→ WORK TASK
Copy every entry below verbatim, except for images.

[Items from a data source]
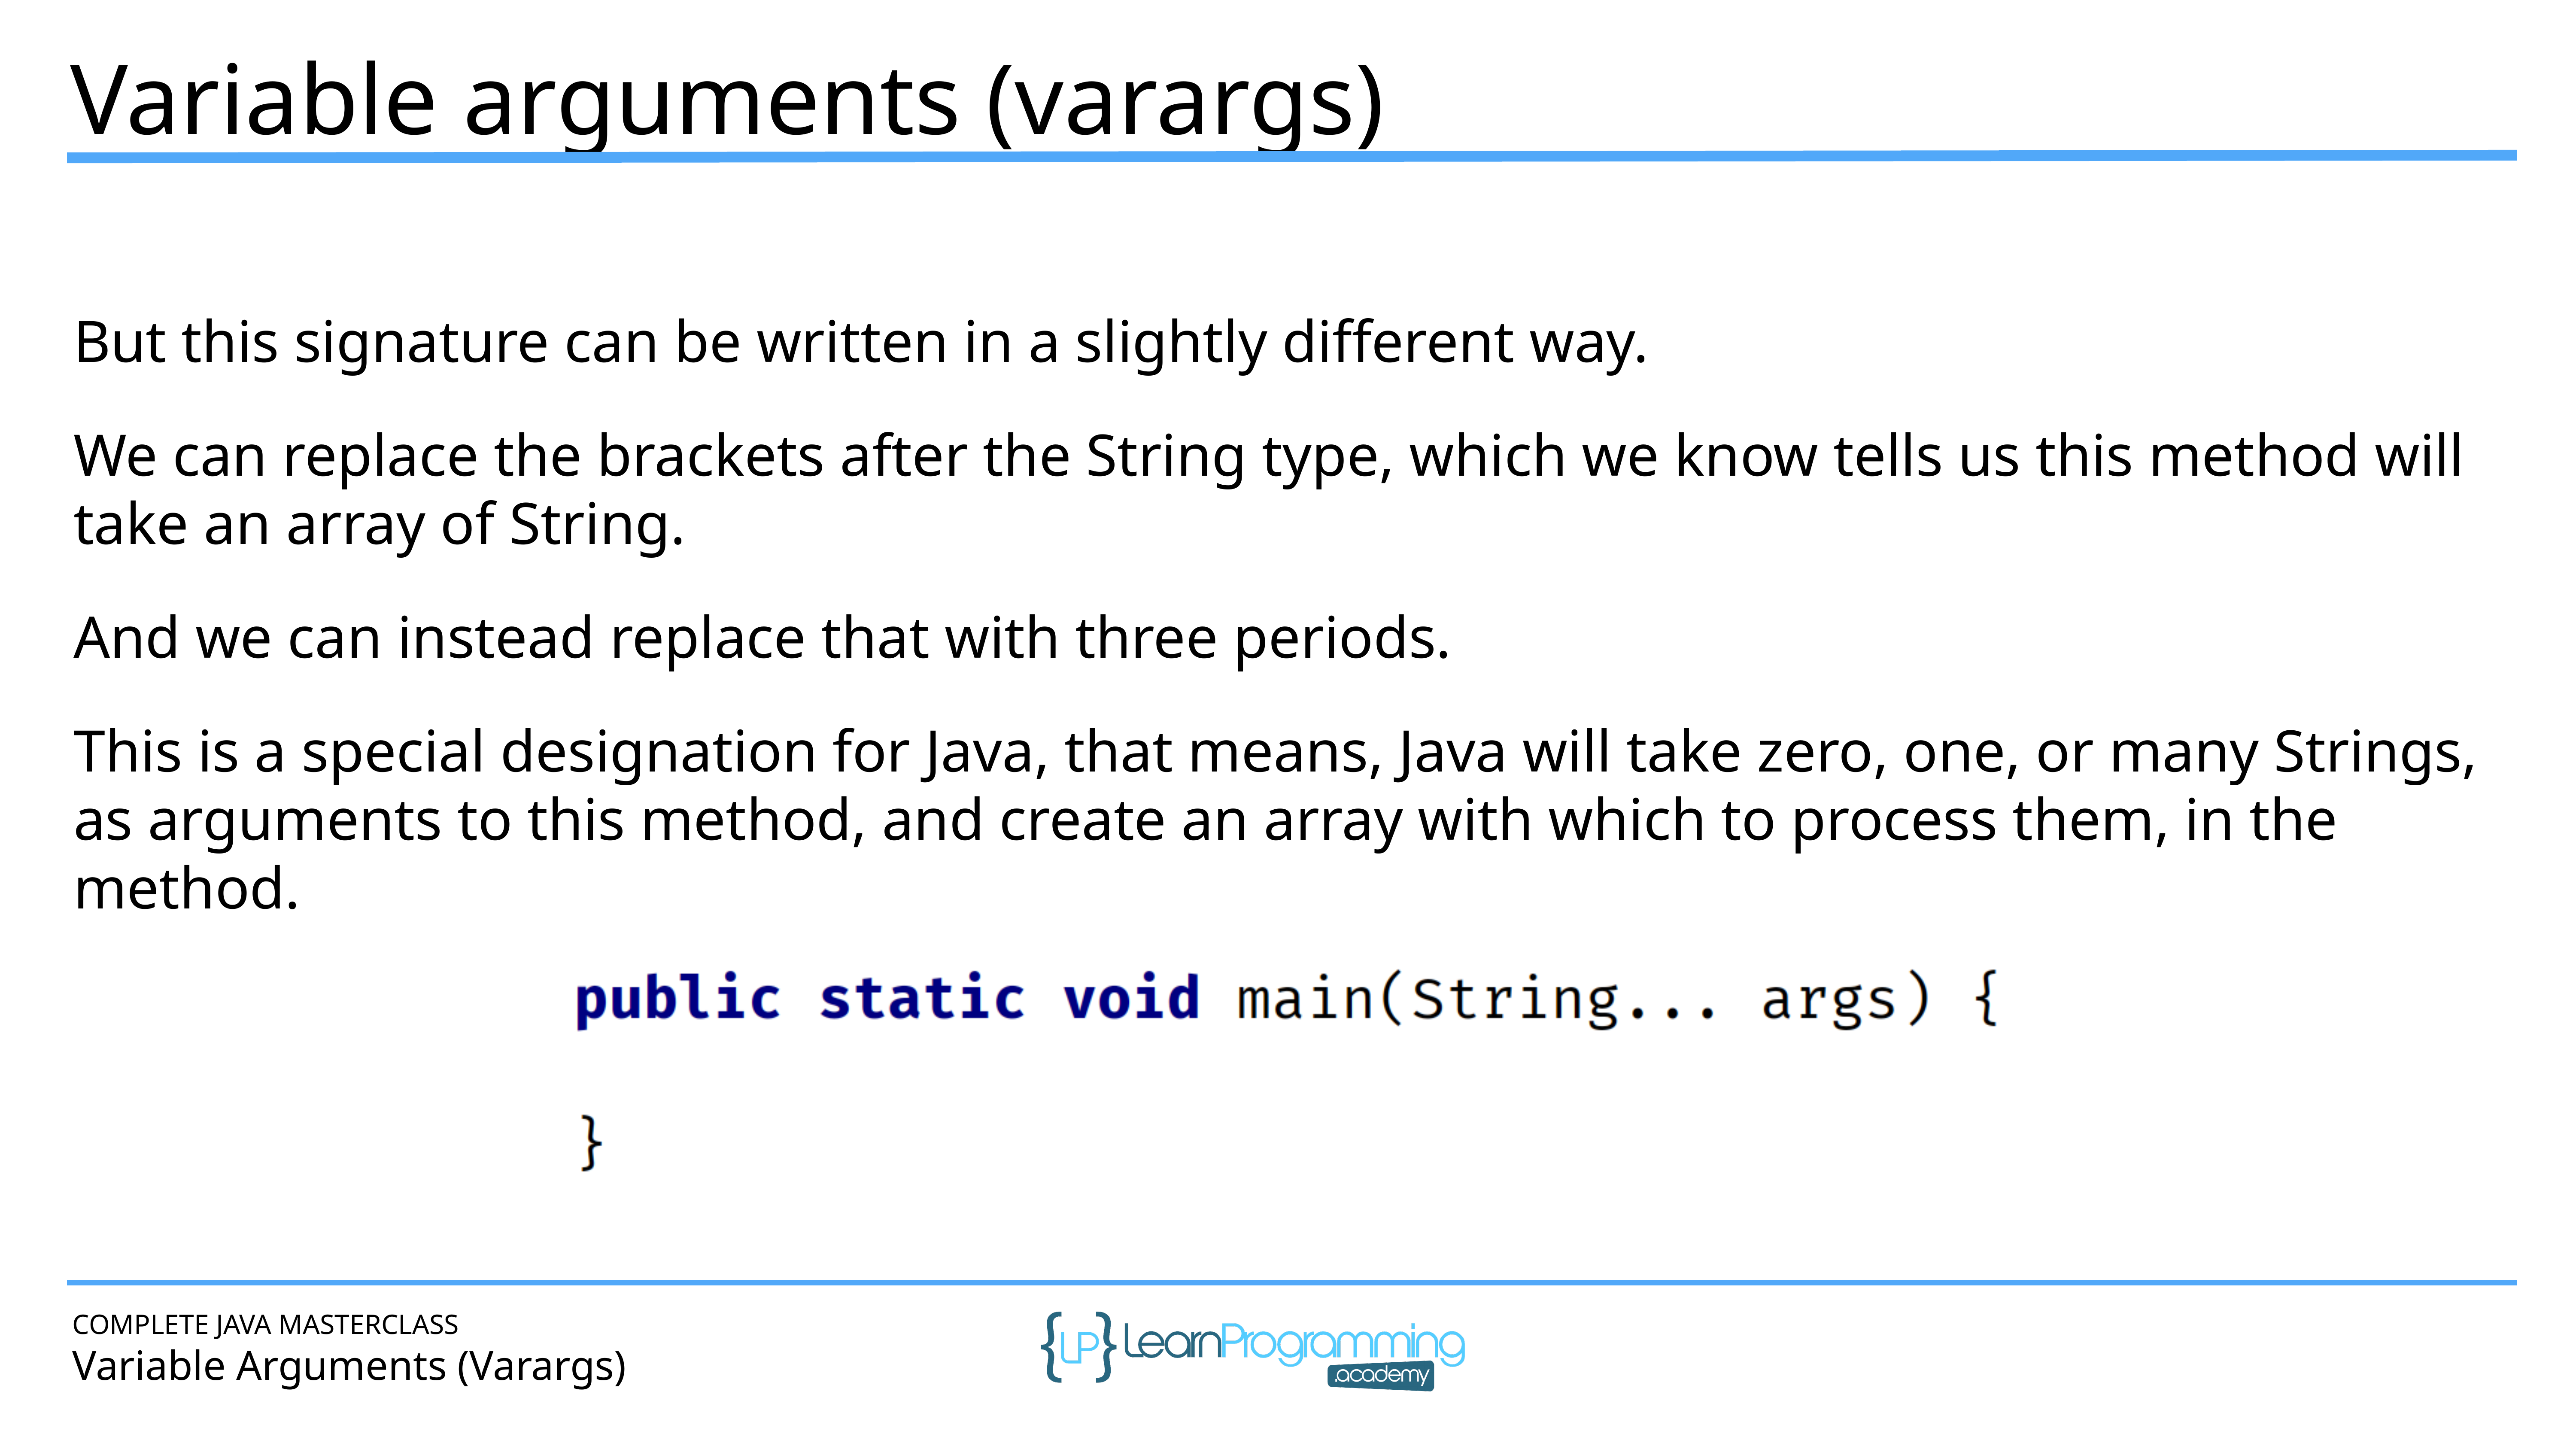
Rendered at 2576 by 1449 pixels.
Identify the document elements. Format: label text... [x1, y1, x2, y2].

picture [1032, 1302, 1477, 1400]
picture [574, 965, 2002, 1180]
text_box Variable arguments (varargs) [64, 32, 1390, 159]
text_box COMPLETE JAVA MASTERCLASS Variable Arguments (Varargs) [67, 1302, 1030, 1394]
text_box But this signature can be written in a slightly different way. We can replace the brackets after the String type, which we know tells us this method will take an array of String. And we can instead replace that with three periods. This is a special designation for Java, that means, Java will take zero, one, or many Strings, as arguments to this method, and create an array with which to process them, in the method. [67, 301, 2517, 1139]
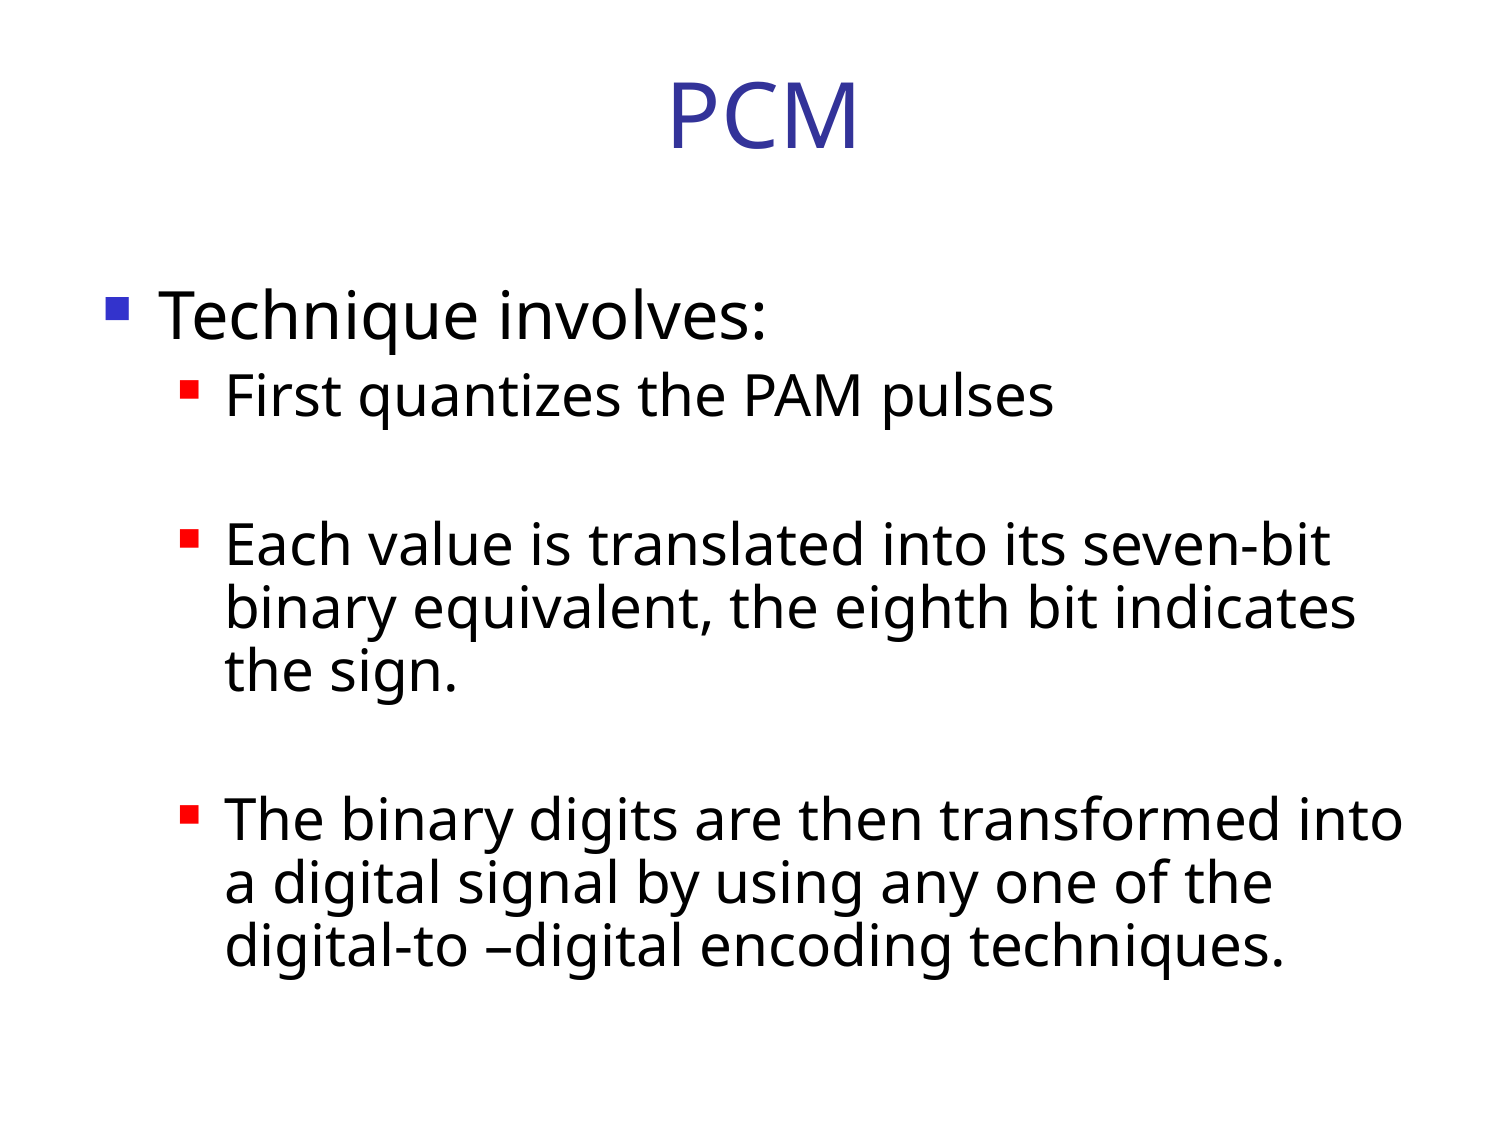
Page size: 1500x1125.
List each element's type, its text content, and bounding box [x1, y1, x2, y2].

→ OUTPUT FOR THIS TASK
Rendered at 2576 by 1449 pixels.
Identify the document elements. Format: label text... [x1, y1, x2, y2].

picture [1032, 1302, 1477, 1400]
picture [574, 965, 2002, 1180]
text_box Variable arguments (varargs) [64, 32, 1390, 159]
text_box COMPLETE JAVA MASTERCLASS Variable Arguments (Varargs) [67, 1302, 1030, 1394]
text_box But this signature can be written in a slightly different way. We can replace the brackets after the String type, which we know tells us this method will take an array of String. And we can instead replace that with three periods. This is a special designation for Java, that means, Java will take zero, one, or many Strings, as arguments to this method, and create an array with which to process them, in the method. [67, 301, 2517, 1139]
Page size: 1500x1125.
List each element's type, its text content, and bounding box [x1, y1, x2, y2].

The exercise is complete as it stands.